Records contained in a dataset

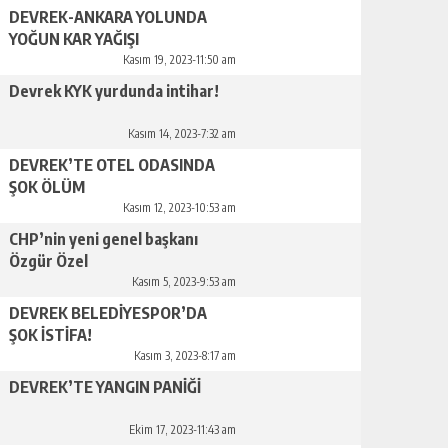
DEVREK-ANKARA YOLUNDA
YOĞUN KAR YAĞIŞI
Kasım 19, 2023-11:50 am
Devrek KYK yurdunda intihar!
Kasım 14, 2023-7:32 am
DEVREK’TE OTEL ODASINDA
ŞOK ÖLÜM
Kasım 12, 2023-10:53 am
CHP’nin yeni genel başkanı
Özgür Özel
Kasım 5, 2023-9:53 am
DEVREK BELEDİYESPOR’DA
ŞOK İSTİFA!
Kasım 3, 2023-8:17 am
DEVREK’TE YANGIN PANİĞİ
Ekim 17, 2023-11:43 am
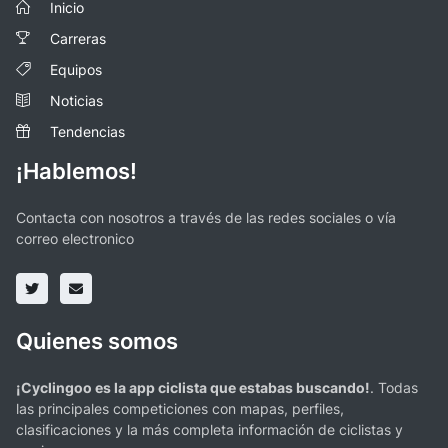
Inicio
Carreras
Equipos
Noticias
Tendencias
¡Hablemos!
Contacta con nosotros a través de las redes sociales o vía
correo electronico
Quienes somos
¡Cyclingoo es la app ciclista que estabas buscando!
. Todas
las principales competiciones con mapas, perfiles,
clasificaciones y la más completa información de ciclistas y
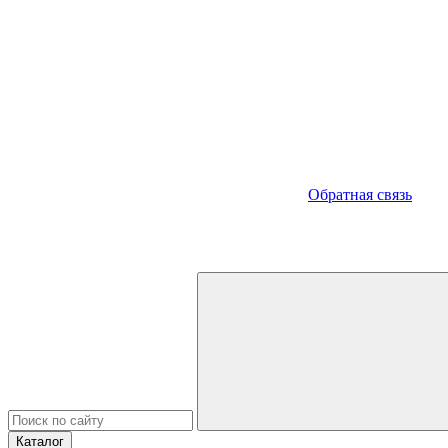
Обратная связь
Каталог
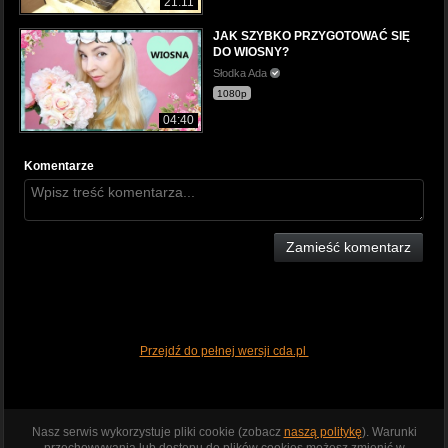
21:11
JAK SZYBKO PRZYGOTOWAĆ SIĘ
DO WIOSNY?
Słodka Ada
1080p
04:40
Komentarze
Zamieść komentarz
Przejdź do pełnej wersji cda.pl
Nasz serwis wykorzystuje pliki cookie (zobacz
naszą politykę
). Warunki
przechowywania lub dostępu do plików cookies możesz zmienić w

* _What is needed_:
An exact copy of the data is required, with the pictures excluded.

* _Worked solution_:
DEVREK-ANKARA YOLUNDA
YOĞUN KAR YAĞIŞI
Kasım 19, 2023-11:50 am
Devrek KYK yurdunda intihar!
Kasım 14, 2023-7:32 am
DEVREK’TE OTEL ODASINDA
ŞOK ÖLÜM
Kasım 12, 2023-10:53 am
CHP’nin yeni genel başkanı
Özgür Özel
Kasım 5, 2023-9:53 am
DEVREK BELEDİYESPOR’DA
ŞOK İSTİFA!
Kasım 3, 2023-8:17 am
DEVREK’TE YANGIN PANİĞİ
Ekim 17, 2023-11:43 am
Inicio
Carreras
Equipos
Noticias
Tendencias
¡Hablemos!
Contacta con nosotros a través de las redes sociales o vía
correo electronico
Quienes somos
¡Cyclingoo es la app ciclista que estabas buscando!
. Todas
las principales competiciones con mapas, perfiles,
clasificaciones y la más completa información de ciclistas y
Обратная связь
Каталог
21:11
JAK SZYBKO PRZYGOTOWAĆ SIĘ
DO WIOSNY?
Słodka Ada
1080p
04:40
Komentarze
Zamieść komentarz
Przejdź do pełnej wersji cda.pl
Nasz serwis wykorzystuje pliki cookie (zobacz
naszą politykę
). Warunki
przechowywania lub dostępu do plików cookies możesz zmienić w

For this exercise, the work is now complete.